§ ACTIONS TO TAKE
1 – In the Nagios XI socket timeout thread, after how many seconds did the reported socket timeout occur?
2 – Reproduce the record below word for word, leaving the picture out of your answer.

§ SOURCE EXTRACT
# # #

Socket Timeouts

This support forum board is for support questions relating to Nagios XI, our flagship commercial network monitoring solution.
Locked
natedmac
Posts: 20
Joined: Mon Apr 26, 2010 4:52 pm

Socket Timeouts

Post by natedmac »

Hello,

We currently have our nagios server in office and for a majority of the time checks are fine, however during some our busier times we tend to get socket timeouts, as seen below. Is there a way to go in globally and set this up to say 20/30 seconds to allow some breathing room as it is traversing our QMOE link to our datacenter.

Code: Select all

Notification Type: PROBLEM

Service: Memory Usage
Host: Voyager.xxx.net
Address: 172.27.3.100
State: CRITICAL
Info:
CRITICAL - Socket timeout after 10 seconds
Date/Time: 08/07/2010 16:01:58
mmestnik
Posts: 972
Joined: Mon Feb 15, 2010 2:23 pm

Re: Socket Timeouts

Post by mmestnik »

This depends on the check command, your posting is a bit ambiguous in that it can't guess what operating system Voyager.xxx.net is running.

This setting is most likely in the Core Config Manager.
natedmac
Posts: 20
Joined: Mon Apr 26, 2010 4:52 pm

Re: Socket Timeouts

Post by natedmac »

All windows systems, using the NSClient+ getting several of these from Disk space, to memory to CPU usage. I will see if i can find something in the core config manager to adjust the socket timeout value.

Also can it be done globally so that all checks are using a longer timeout.
mmestnik
Posts: 972
Joined: Mon Feb 15, 2010 2:23 pm

Re: Socket Timeouts

Post by mmestnik »

# # #

§ EXERCISE MATERIAL
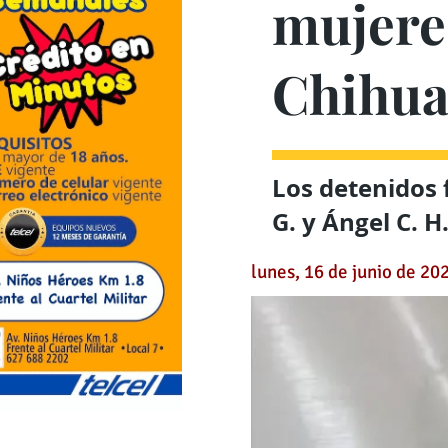
mujeres
Chihu
Los detenidos 
G. y Ángel C. H
lunes, 16 de junio de 20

# # #

§ SOLUTIONS TO THE TASKS
1 – 10 seconds.

2 –
mujeres
Chihu
Los detenidos 
G. y Ángel C. H
lunes, 16 de junio de 20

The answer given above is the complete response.